• Data extract
★ ★ ★ ★

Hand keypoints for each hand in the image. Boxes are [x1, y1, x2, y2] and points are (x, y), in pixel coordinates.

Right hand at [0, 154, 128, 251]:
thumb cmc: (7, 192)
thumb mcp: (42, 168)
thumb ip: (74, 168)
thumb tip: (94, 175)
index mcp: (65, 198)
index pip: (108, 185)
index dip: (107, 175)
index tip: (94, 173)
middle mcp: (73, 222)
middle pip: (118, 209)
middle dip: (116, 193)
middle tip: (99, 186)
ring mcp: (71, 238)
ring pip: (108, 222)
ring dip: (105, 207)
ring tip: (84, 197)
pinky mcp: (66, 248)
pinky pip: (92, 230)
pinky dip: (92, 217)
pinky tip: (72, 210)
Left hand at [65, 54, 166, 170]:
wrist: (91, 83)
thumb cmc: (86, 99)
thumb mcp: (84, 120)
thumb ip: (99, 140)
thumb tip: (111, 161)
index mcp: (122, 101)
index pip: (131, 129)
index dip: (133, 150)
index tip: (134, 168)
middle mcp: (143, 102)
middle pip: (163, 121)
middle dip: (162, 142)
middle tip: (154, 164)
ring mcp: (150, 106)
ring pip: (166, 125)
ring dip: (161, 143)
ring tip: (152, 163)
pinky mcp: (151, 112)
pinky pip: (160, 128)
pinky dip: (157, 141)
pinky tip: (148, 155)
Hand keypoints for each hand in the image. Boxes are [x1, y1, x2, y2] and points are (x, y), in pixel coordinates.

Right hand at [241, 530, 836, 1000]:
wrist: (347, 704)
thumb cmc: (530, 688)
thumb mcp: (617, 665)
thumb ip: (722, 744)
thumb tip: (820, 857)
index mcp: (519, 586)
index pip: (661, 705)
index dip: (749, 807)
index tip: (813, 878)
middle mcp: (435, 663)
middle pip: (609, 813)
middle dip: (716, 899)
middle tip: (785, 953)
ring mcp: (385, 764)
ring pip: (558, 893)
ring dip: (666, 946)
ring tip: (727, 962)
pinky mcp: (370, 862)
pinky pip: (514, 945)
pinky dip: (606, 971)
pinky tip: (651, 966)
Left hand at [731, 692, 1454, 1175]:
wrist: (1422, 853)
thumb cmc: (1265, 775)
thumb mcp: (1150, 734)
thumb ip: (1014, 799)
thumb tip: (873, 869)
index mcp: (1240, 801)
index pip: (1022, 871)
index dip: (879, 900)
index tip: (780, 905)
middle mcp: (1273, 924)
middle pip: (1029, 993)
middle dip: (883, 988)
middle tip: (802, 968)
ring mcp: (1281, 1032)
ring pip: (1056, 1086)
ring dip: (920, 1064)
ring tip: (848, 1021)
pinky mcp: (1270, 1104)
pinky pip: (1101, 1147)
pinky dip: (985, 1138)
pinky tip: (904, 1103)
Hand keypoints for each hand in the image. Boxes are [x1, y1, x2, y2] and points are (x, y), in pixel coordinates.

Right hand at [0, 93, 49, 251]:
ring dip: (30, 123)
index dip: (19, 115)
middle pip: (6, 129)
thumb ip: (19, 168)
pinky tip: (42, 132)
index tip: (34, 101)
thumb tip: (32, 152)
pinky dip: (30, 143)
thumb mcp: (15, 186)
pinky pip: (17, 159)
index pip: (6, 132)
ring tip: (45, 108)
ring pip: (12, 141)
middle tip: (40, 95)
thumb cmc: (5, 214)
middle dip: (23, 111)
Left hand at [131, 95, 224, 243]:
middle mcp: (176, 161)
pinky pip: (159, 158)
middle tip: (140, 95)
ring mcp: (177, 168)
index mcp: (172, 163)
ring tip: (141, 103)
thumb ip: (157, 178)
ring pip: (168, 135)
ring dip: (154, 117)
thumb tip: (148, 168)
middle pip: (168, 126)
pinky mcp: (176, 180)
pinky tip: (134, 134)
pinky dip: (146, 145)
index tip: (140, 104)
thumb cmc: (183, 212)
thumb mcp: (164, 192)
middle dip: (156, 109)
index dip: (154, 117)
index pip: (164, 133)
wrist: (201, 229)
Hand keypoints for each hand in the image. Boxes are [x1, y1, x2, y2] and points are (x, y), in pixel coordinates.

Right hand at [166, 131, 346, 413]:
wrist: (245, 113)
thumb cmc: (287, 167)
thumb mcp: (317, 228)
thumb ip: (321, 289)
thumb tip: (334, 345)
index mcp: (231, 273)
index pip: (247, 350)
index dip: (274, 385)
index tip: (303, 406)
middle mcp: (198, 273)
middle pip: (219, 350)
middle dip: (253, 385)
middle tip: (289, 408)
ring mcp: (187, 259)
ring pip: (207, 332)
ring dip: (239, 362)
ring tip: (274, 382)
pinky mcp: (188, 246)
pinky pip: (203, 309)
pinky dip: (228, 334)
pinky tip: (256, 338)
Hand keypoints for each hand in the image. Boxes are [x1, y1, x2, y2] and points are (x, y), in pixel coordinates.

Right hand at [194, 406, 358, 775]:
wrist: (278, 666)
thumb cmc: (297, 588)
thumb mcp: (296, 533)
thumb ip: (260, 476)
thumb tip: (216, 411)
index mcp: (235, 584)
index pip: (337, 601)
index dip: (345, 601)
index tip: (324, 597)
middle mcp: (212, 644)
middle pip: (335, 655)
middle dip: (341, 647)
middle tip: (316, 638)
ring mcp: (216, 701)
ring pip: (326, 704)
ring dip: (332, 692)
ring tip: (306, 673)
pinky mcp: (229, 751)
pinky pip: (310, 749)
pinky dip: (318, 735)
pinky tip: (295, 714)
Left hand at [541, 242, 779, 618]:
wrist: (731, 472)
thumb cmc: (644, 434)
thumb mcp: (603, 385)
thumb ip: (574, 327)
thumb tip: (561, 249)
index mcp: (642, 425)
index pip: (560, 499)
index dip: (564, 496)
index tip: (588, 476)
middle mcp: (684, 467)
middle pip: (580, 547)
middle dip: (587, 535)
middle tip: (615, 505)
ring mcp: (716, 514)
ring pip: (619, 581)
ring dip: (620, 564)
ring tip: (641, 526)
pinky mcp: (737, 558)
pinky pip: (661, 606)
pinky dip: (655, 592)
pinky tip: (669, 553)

★ ★ ★ ★

• To do
Would you copy out exactly the lines from the one holding "ring pip: (326, 704)" through the end of the entries above, both ends included?

• Reply to the exercise
ring pip: (326, 704)
ring dip: (332, 692)
ring tip: (306, 673)
pinky mcp: (229, 751)
pinky pip: (310, 749)
pinky dip: (318, 735)
pinky tip: (295, 714)
Left hand at [541, 242, 779, 618]:
wrist: (731, 472)
thumb cmc: (644, 434)
thumb mcp: (603, 385)
thumb ip: (574, 327)
thumb tip: (561, 249)
index mcp: (642, 425)
index pip: (560, 499)
index dip: (564, 496)
index tip: (588, 476)
middle mcp: (684, 467)
middle pip: (580, 547)
middle dip: (587, 535)
middle tip: (615, 505)
ring mcp: (716, 514)
ring pip: (619, 581)
ring dip: (620, 564)
ring tip: (641, 526)
pinky mcp: (737, 558)
pinky pip: (661, 606)
pinky dip: (655, 592)
pinky tip: (669, 553)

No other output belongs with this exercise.